Edit nginx-deployment.yaml and change the memory limit to 1Mi (1 Megabyte, far too little for nginx to start):
```
resources:
  requests:
    memory: "1Mi"
    cpu: "50m"
  limits:
    memory: "1Mi"
    cpu: "100m"
```
Apply the change
Terminal window
```
kubectl apply -f nginx-deployment.yaml
```
Observe the OOM kills
Terminal window
```
kubectl get pods -w
```
You will see Pods entering OOMKilled status, then CrashLoopBackOff as Kubernetes repeatedly tries to start them and they keep exceeding the memory limit. Press Ctrl+C after you observe the pattern.
Diagnose the failure
Terminal window
```
kubectl describe pod <oomkilled-pod-name>
```
Look for the Last State section, which shows:
- Reason: OOMKilled
- Exit Code: 137 (128 + signal 9, which is SIGKILL from the OOM killer)
Record this output for your lab questions.
Check the logs
Terminal window
```
kubectl logs <oomkilled-pod-name> --previous
```
The --previous flag shows logs from the last terminated container instance. There may be no logs if the process was killed before it could write any.

Fix the limits and recover

Edit nginx-deployment.yaml and restore the memory limit to 128Mi:

resources:
  requests:
    memory: "64Mi"
    cpu: "50m"
  limits:
    memory: "128Mi"
    cpu: "100m"

Apply:

kubectl apply -f nginx-deployment.yaml

Verify recovery
Terminal window
```
kubectl get pods
```
All Pods should be Running and Ready again. Record the current image tag from:
Terminal window
```
kubectl describe deployment nginx | grep Image
```

Clean Up

If you plan to continue with Lab 9 (Observability), leave k3s and the nginx deployment running.
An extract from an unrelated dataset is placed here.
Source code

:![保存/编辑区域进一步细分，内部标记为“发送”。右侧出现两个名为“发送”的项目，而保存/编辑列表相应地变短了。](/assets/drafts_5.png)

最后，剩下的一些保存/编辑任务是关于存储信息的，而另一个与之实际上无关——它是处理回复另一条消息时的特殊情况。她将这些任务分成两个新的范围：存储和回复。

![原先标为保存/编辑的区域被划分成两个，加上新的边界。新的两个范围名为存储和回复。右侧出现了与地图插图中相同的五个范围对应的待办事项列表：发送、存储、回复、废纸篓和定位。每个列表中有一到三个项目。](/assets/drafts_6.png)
Otherwise:

kubectl delete -f nginx-deployment.yaml -f nginx-service.yaml -f nginx-configmap.yaml

You have now added operational controls to your Kubernetes deployment: probes that tell Kubernetes whether your application is healthy, resource limits that prevent runaway containers, and you have practiced the full failure-recovery loop: introduce a fault, diagnose it with describe and logs, and recover with a rollback or configuration fix. In the next lab, you will add observability: monitoring dashboards, alerts, and incident detection.